WHAT TO PRODUCE » Copy the lines from the one with "Document page, 1654x1241 pixels." to the one with "list Abandon projects", both included, without any change.
━━━ TASK INPUT ━━━
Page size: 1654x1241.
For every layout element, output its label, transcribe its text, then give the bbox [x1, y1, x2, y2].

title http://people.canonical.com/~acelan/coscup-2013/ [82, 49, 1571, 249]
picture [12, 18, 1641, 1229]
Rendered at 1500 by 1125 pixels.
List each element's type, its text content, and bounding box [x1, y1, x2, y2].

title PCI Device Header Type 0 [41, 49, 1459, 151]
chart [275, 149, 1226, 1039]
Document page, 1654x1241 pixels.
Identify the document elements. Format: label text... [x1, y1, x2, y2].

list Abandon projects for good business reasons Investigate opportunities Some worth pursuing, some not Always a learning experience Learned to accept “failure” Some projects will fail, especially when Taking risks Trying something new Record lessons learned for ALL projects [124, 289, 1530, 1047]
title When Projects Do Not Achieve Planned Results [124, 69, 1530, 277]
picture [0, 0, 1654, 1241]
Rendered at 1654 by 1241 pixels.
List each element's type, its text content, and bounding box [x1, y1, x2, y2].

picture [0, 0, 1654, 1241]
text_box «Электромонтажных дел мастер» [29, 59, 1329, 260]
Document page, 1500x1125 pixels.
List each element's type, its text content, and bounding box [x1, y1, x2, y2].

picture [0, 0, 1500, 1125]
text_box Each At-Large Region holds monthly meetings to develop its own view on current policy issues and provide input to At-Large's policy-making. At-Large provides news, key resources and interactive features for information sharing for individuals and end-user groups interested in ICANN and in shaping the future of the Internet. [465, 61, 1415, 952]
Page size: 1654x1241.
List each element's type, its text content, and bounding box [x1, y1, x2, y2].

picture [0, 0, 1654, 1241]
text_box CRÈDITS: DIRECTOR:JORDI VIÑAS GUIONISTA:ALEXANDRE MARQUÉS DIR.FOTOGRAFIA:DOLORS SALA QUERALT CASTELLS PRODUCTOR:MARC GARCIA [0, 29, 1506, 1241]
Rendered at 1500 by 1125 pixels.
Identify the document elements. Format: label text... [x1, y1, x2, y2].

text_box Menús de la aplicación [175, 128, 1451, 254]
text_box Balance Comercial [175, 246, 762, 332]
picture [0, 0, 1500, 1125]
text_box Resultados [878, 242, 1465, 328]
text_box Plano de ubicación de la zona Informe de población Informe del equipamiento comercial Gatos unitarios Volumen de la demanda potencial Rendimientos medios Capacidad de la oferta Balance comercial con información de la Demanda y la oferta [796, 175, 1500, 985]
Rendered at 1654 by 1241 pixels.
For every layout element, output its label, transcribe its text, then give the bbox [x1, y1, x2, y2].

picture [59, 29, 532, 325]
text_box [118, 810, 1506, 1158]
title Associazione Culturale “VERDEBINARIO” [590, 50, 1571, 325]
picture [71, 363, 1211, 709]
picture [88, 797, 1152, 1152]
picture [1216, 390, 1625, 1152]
━━━
RESULT OF THIS TASK »
Document page, 1654x1241 pixels.
Identify the document elements. Format: label text... [x1, y1, x2, y2].

list Abandon projects for good business reasons Investigate opportunities Some worth pursuing, some not Always a learning experience Learned to accept “failure” Some projects will fail, especially when Taking risks Trying something new Record lessons learned for ALL projects [124, 289, 1530, 1047]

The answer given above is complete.